> _ASSIGNED TASK_: Filter the rows below down to the lines containing the string "pose", treating uppercase and lowercase as different, and copy each matching line.

> _SUPPLIED ENTRIES_:
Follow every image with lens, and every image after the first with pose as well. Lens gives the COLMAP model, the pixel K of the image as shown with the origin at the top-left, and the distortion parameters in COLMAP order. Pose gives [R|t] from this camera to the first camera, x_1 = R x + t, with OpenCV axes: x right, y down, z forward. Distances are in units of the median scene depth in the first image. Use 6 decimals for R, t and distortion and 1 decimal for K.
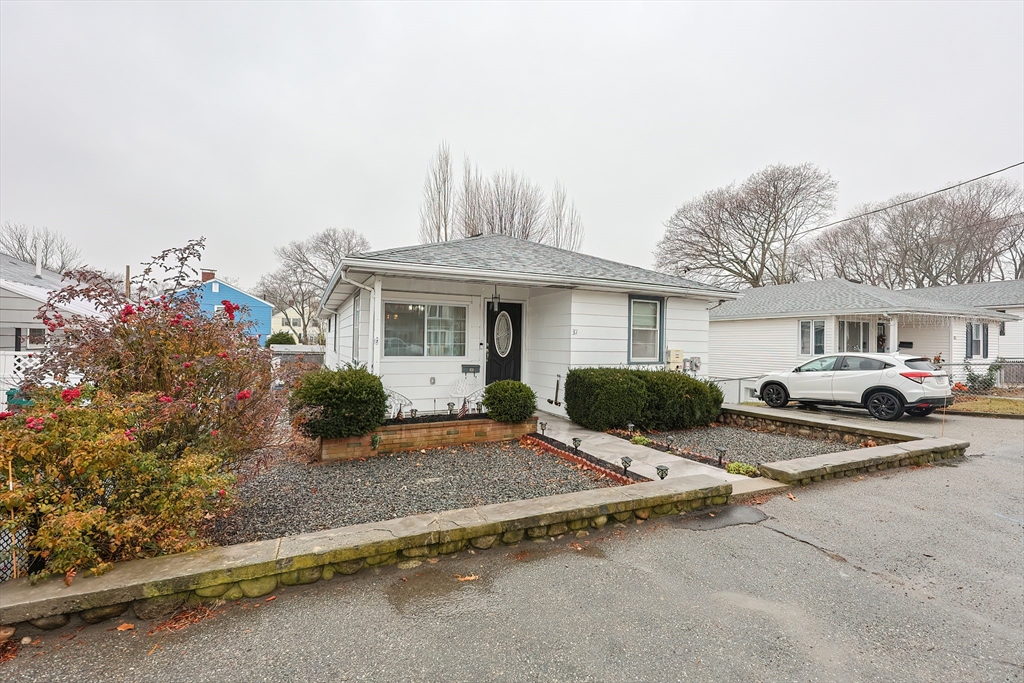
lens RADIAL K [[442.9, 0, 512.0], [0, 442.9, 341.5], [0, 0, 1]] dist [0.000127, -0.000043]
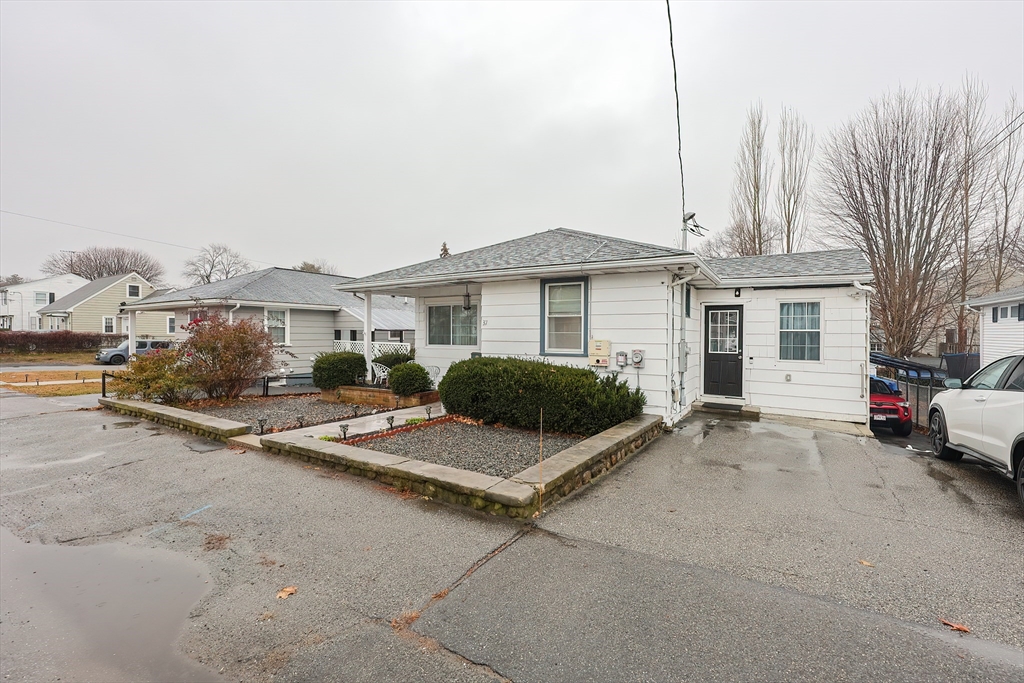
lens RADIAL K [[430.9, 0, 512.0], [0, 430.9, 341.5], [0, 0, 1]] dist [-0.001303, -0.000330]
pose [[0.548354, 0.001020, -0.836246, 0.972852], [0.007288, 0.999955, 0.005998, 0.016501], [0.836215, -0.009384, 0.548322, 0.457803]]
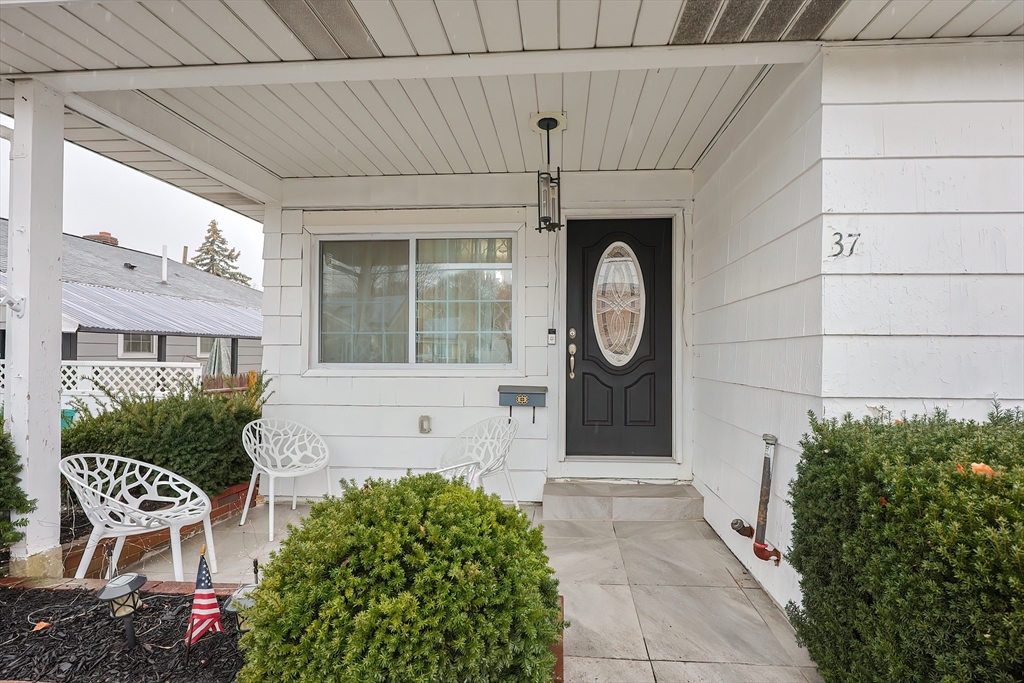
lens RADIAL K [[445.1, 0, 539.0], [0, 445.1, 352.2], [0, 0, 1]] dist [-0.000959, -0.000043]
pose [[0.881697, -0.016376, -0.471532, 0.105598], [0.013662, 0.999865, -0.009178, 0.027950], [0.471618, 0.001651, 0.881801, 0.696539]]
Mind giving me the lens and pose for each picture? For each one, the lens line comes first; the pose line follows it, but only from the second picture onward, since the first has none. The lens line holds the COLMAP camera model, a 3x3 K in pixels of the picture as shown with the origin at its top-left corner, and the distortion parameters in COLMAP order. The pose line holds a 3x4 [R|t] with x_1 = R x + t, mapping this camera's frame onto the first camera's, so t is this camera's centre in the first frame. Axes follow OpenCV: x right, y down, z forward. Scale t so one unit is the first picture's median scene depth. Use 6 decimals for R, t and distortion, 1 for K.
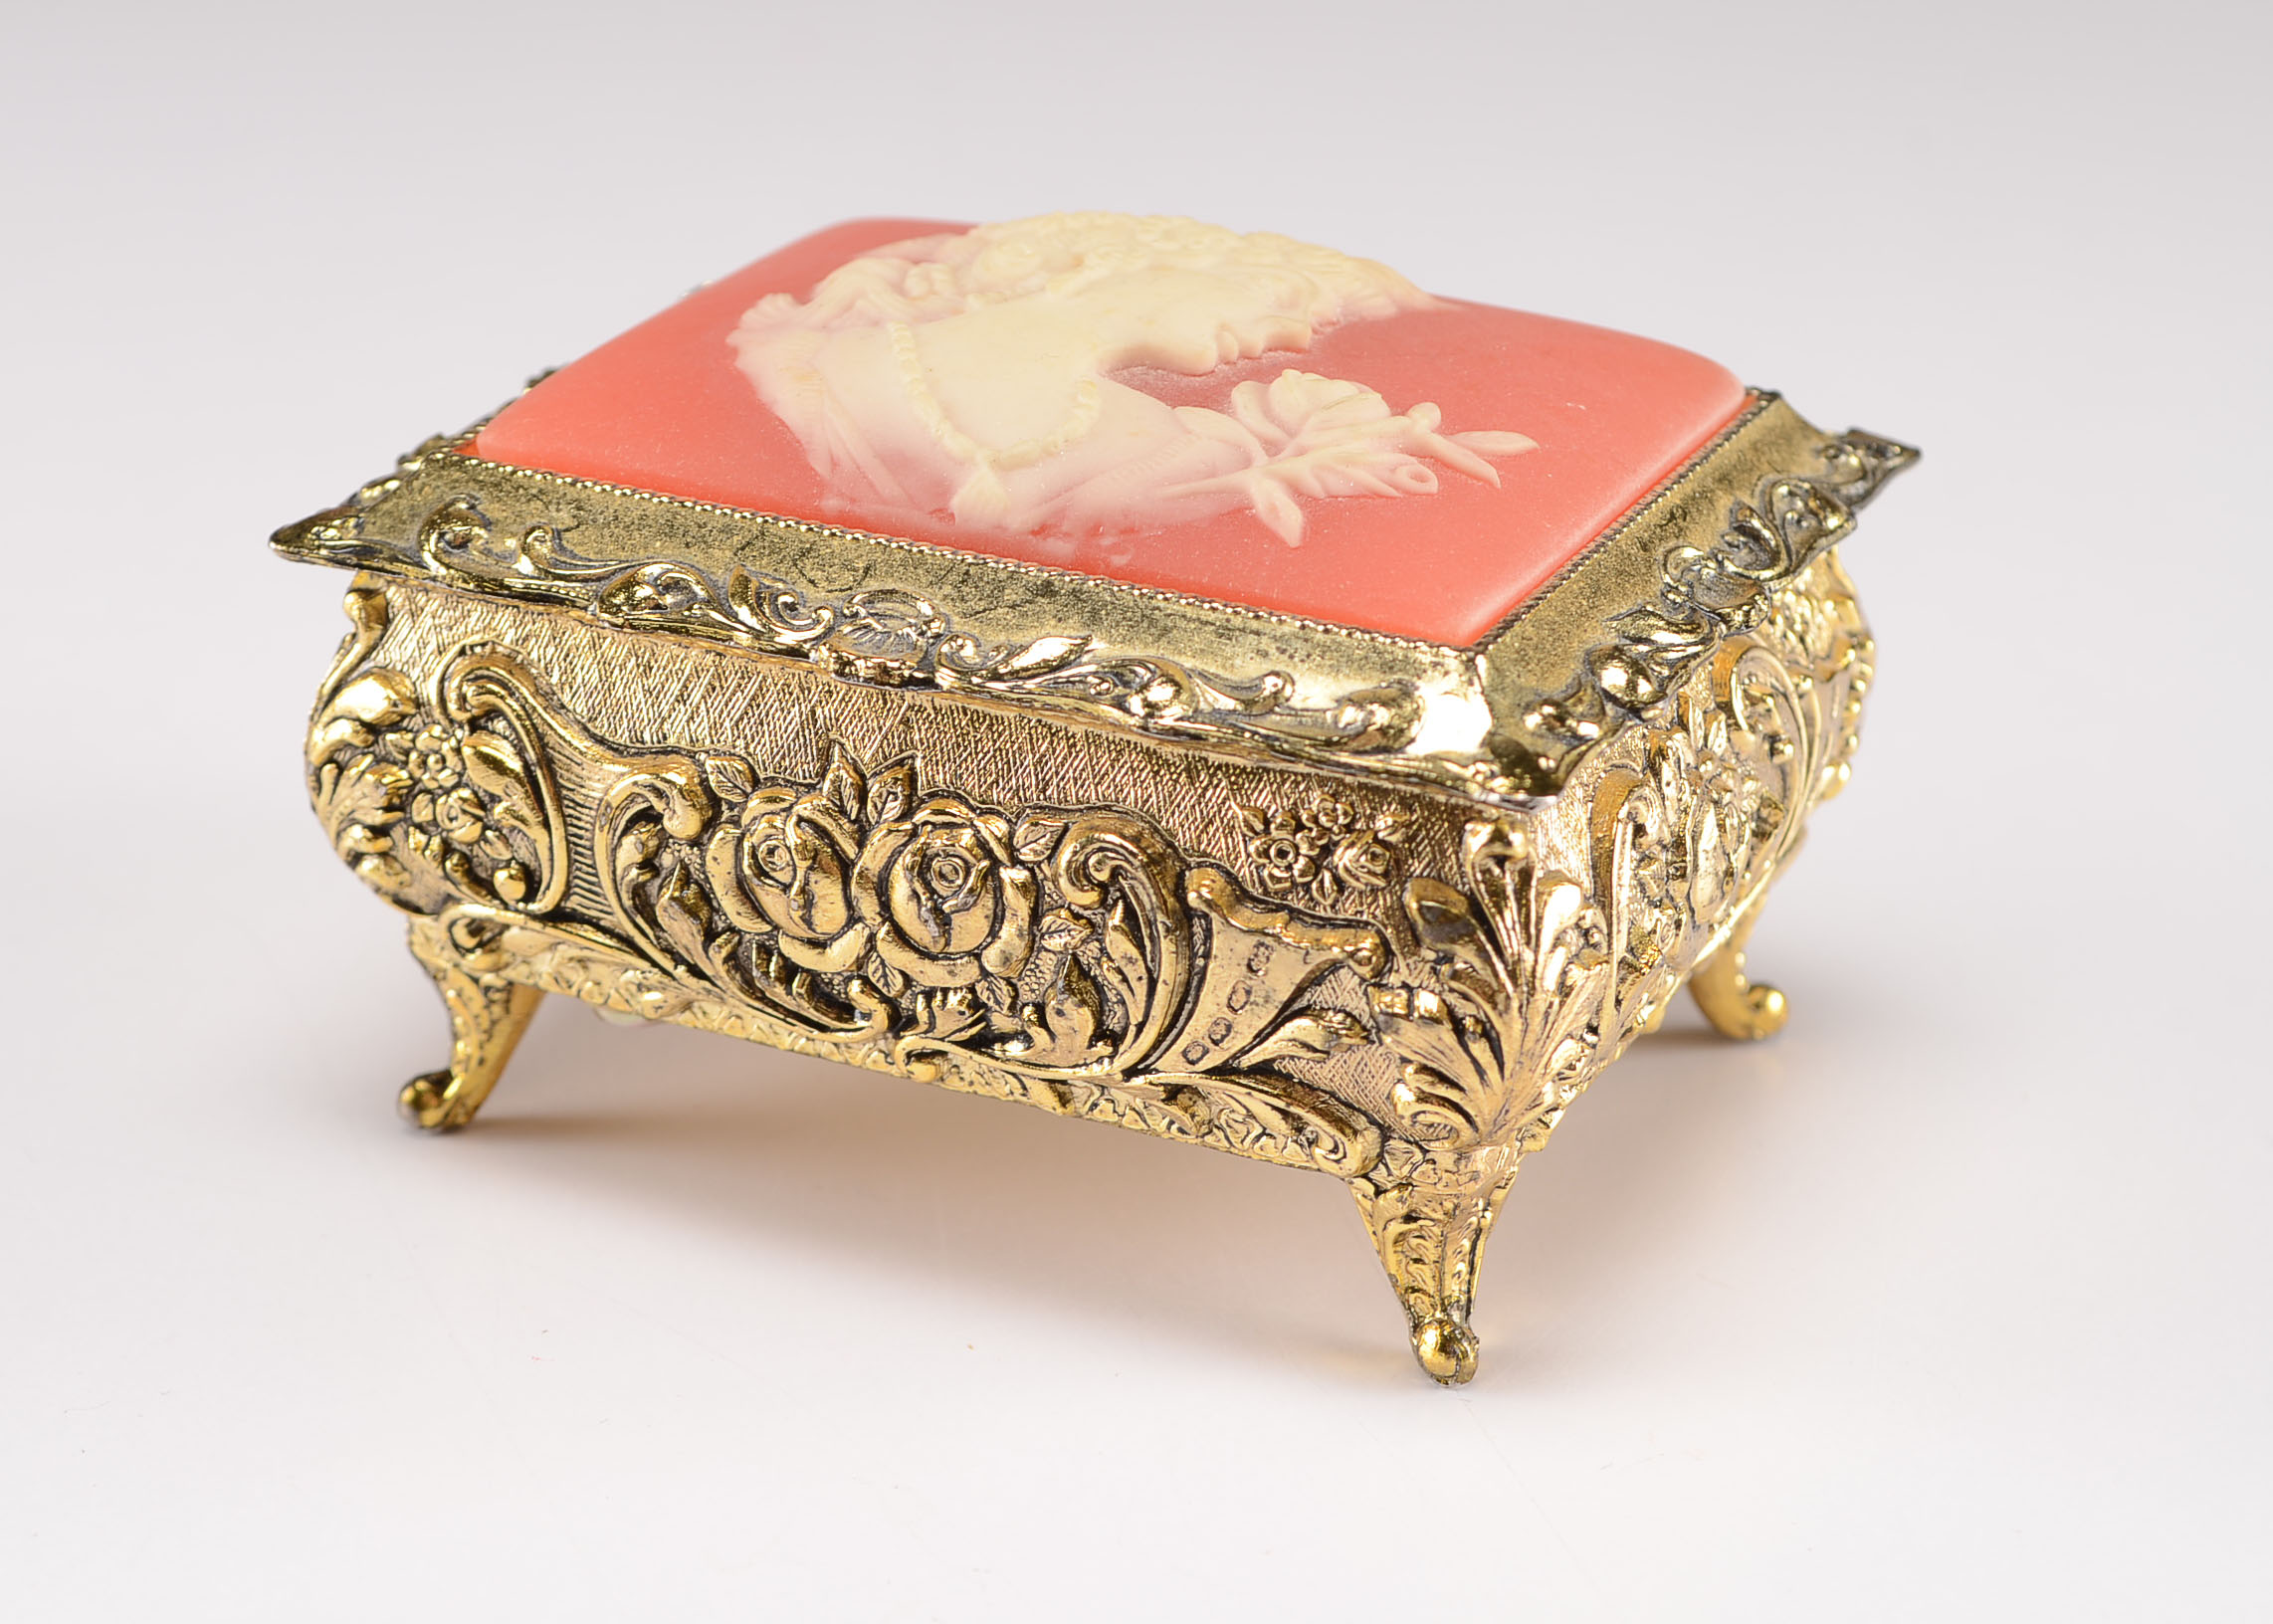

> _FINISHED TASK_:
Follow every image with lens, and every image after the first with pose as well. Lens gives the COLMAP model, the pixel K of the image as shown with the origin at the top-left, and the distortion parameters in COLMAP order. Pose gives [R|t] from this camera to the first camera, x_1 = R x + t, with OpenCV axes: x right, y down, z forward. Distances are in units of the median scene depth in the first image. Use 6 decimals for R, t and distortion and 1 decimal for K.
pose [[0.548354, 0.001020, -0.836246, 0.972852], [0.007288, 0.999955, 0.005998, 0.016501], [0.836215, -0.009384, 0.548322, 0.457803]]
pose [[0.881697, -0.016376, -0.471532, 0.105598], [0.013662, 0.999865, -0.009178, 0.027950], [0.471618, 0.001651, 0.881801, 0.696539]]
Mind giving me the lens and pose for each picture? For each one, the lens line comes first; the pose line follows it, but only from the second picture onward, since the first has none. The lens line holds the COLMAP camera model, a 3x3 K in pixels of the picture as shown with the origin at its top-left corner, and the distortion parameters in COLMAP order. The pose line holds a 3x4 [R|t] with x_1 = R x + t, mapping this camera's frame onto the first camera's, so t is this camera's centre in the first frame. Axes follow OpenCV: x right, y down, z forward. Scale t so one unit is the first picture's median scene depth. Use 6 decimals for R, t and distortion, 1 for K.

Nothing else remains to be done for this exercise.